Will Dean Become A Sitting Duck?

Late last year, a little-known Democratic Presidential candidate confided deep misgivings about his party’s revamped nomination process. The would-be Bush

Late last year, a little-known Democratic Presidential candidate confided deep misgivings about his party’s revamped nomination process. The would-be Bush challenger worried that by accelerating the tempo of primaries and caucuses in 2004, the Democrats would make a decision they would later regret.

“In the past, when we’ve done this, settled on somebody quick, then you have buyer’s remorse,” he told The Boston Globe , one of very few media outlets interested in his opinions back then. “We’ve become a sitting duck for that.”

The candid Cassandra who issued that warning-well before his own surprising rise-was Howard Dean.

As the man now considered most likely to win the Democratic nomination, Dr. Dean can be forgiven if he has changed his mind about the merits of the primary schedule. He may find the subject quite amusing, because the changes in primary rules pushed through by party insiders were hardly designed to enable a candidacy like his own.

Apparently nobody anticipated that a grassroots, independent insurgent might so dominate early states like Iowa and New Hampshire as to become an almost unstoppable force. Yet such juggernauts have showed up in the history of both parties, overthrowing expectations and undoing well-laid plans. According to the conventional wisdom, that is what Dr. Dean’s skilled, energetic and passionate crusade seems to be on the verge of achieving next month.

The same sages who regard candidate Dean as virtually unbeatable in the primaries often suggest that he cannot possibly win the Presidency. On both counts, their pronouncements are premature.

Whether Dr. Dean would enhance or harm the party’s mixed prospects of defeating George W. Bush cannot be determined with any certainty. He would bring strengths as well as weaknesses to a national campaign. He credibly suggests that his small donors can compete with the wealthy Republican “Pioneers”-and that his hundreds of thousands of dedicated supporters could eventually rival the huge ground campaign being mounted by Karl Rove.

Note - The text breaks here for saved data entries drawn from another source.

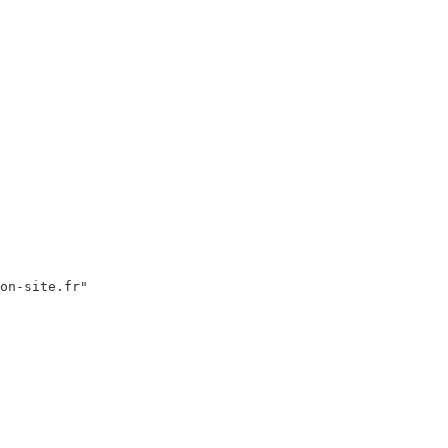
on-site.fr"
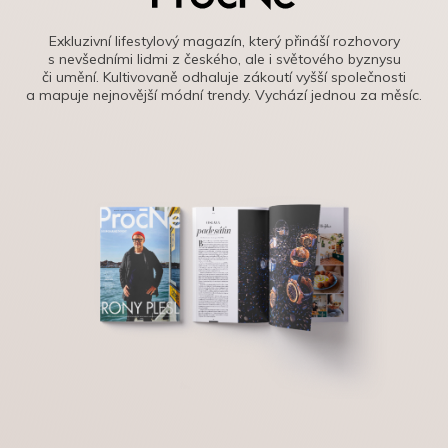
Exkluzivní lifestylový magazín, který přináší rozhovory
s nevšedními lidmi z českého, ale i světového byznysu
či umění. Kultivovaně odhaluje zákoutí vyšší společnosti
a mapuje nejnovější módní trendy. Vychází jednou za měsíc.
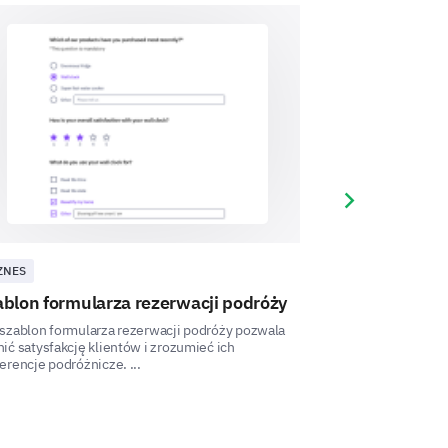
ice updates and communication.
Next slide
ZNES
BIZNES
blon formularza rezerwacji podróży
Szablon formu
restauracji
szablon formularza rezerwacji podróży pozwala
ić satysfakcję klientów i zrozumieć ich
Ten szablon formul
erencje podróżnicze. ...
umożliwia zrozum
związanych z rezerw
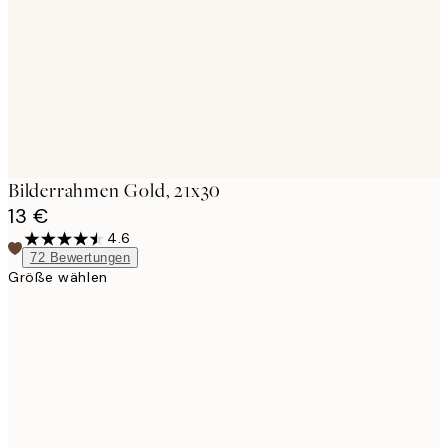
Bilderrahmen Gold, 21x30
13 €
4.6
72
Bewertungen
Größe wählen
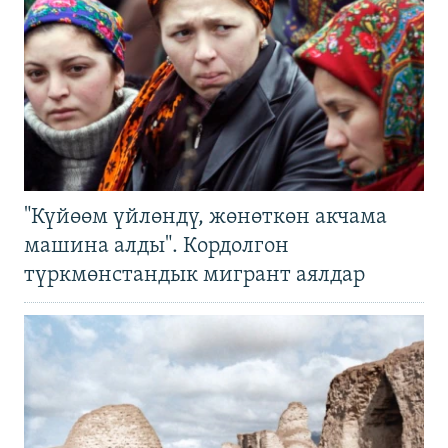
"Күйөөм үйлөндү, жөнөткөн акчама
машина алды". Кордолгон
түркмөнстандык мигрант аялдар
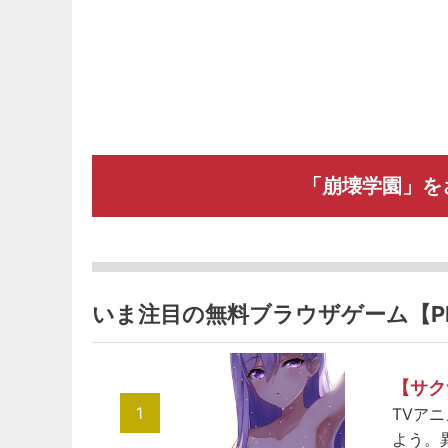
「崩壊学園」を
いま注目の無料ブラウザゲーム【P
【サク
1
TVア
よう。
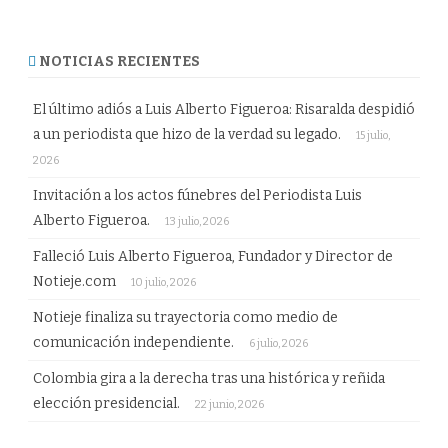
NOTICIAS RECIENTES
El último adiós a Luis Alberto Figueroa: Risaralda despidió
a un periodista que hizo de la verdad su legado.
15 julio,
2026
Invitación a los actos fúnebres del Periodista Luis
Alberto Figueroa.
13 julio, 2026
Falleció Luis Alberto Figueroa, Fundador y Director de
Notieje.com
10 julio, 2026
Notieje finaliza su trayectoria como medio de
comunicación independiente.
6 julio, 2026
Colombia gira a la derecha tras una histórica y reñida
elección presidencial.
22 junio, 2026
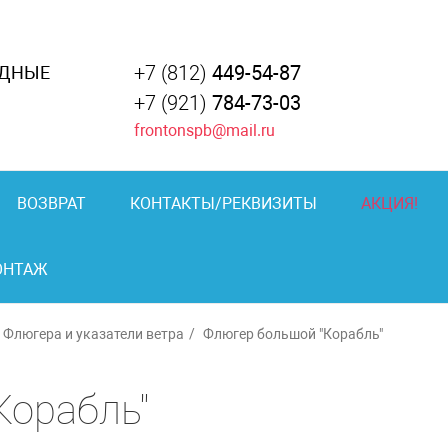
+7 (812)
449-54-87
АДНЫЕ
+7 (921)
784-73-03
frontonspb@mail.ru
ВОЗВРАТ
КОНТАКТЫ/РЕКВИЗИТЫ
АКЦИЯ!
ОНТАЖ
Флюгера и указатели ветра
Флюгер большой "Корабль"
Корабль"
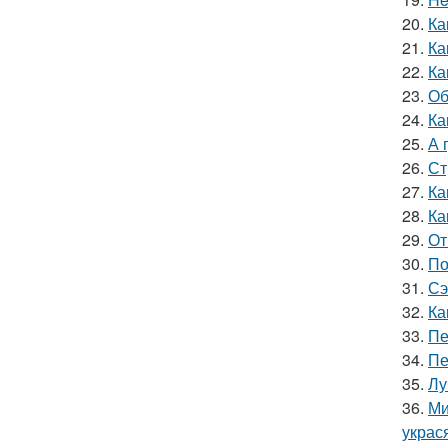
20.
Ка
21.
Ка
22.
Ка
23.
Об
24.
Ка
25.
А 
26.
Ст
27.
Ка
28.
Ка
29.
От
30.
По
31.
Сэ
32.
Ка
33.
Пе
34.
Пе
35.
Лу
36.
Ми
украс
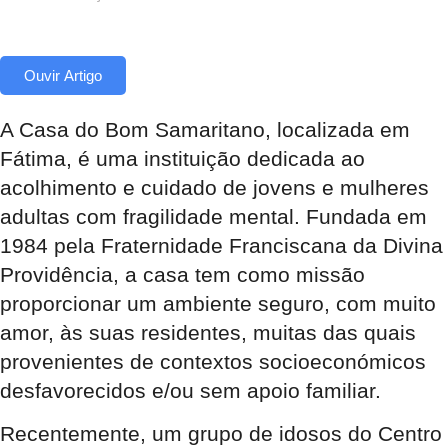
Ouvir Artigo
A Casa do Bom Samaritano, localizada em
Fátima, é uma instituição dedicada ao
acolhimento e cuidado de jovens e mulheres
adultas com fragilidade mental. Fundada em
1984 pela Fraternidade Franciscana da Divina
Providência, a casa tem como missão
proporcionar um ambiente seguro, com muito
amor, às suas residentes, muitas das quais
provenientes de contextos socioeconómicos
desfavorecidos e/ou sem apoio familiar.
Recentemente, um grupo de idosos do Centro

While the President easily defeats the former Vermont Governor when voters are asked to choose between them today, those figures don’t necessarily predict the outcome next November. Those same surveys reveal serious doubt about whether Mr. Bush deserves to be re-elected. Republican strategists often say that this election will be close no matter which of the leading Democrats is nominated.

But the advantage still belongs to the incumbent, so heed the warning offered by Dr. Dean when he was still obscure. If Democrats care most about winning back the White House, is he their most promising champion?

The outspoken, discursive style that has won Dr. Dean so many dedicated admirers occasionally trips him up with awful malapropisms and gaffes. He admits that too often his mouth outruns his mind. Even though this President has lowered the bar on that score, any Democrat who runs against him will come under the kind of severe scrutiny that Mr. Bush has largely escaped. Ill-considered remarks on such topics as the current leadership of the “Soviet Union” will be repeated on an endless video loop.

Dr. Dean’s prickly personality and cultural distance from flyover country also provoke concern among Democrats who hope to defeat the faux-folksy President. But what deserves the most attention is how little we still know about the Democratic front-runner-and what we are only beginning to learn about him.

Only lately, for example, has the news media examined Dr. Dean’s draft record during the Vietnam War, owing to the discovery of his late brother Charles’ remains in Laos. After winning a draft deferment due to a disabling back condition, the young Dean spent the following year on the ski slopes of Colorado. His snappy response explained little: “I took a physical, I failed a physical. If that makes this an issue, then so be it.” That won’t deflect the Bush camp’s inevitable attacks on his qualifications as commander in chief, despite the President’s own curious military service.

And what of Dr. Dean’s record in Vermont? He deserves credit for his successes, notably in expanding health-care coverage. But that isn’t the whole story-and the former governor seems determined to prevent reporters and opponents from looking at the state documents he placed under seal in 2002.

That may protect him until the primaries are effectively over. But how will he criticize Vice President Dick Cheney for meeting secretly with energy-industry lobbyists, if he won’t release the records of his own meetings with nuclear-power executives in Vermont? Dr. Dean replies sharply that Mr. Bush, too, hid his gubernatorial records. On this and many other issues, however, the national media will treat the challenger more skeptically than the incumbent.

Until now, the press has subjected Dr. Dean to little of the withering interrogation that is to come. The only certainty in this race is that any such indulgence will end on the day he clinches the nomination. Will Dean Become A Sitting Duck?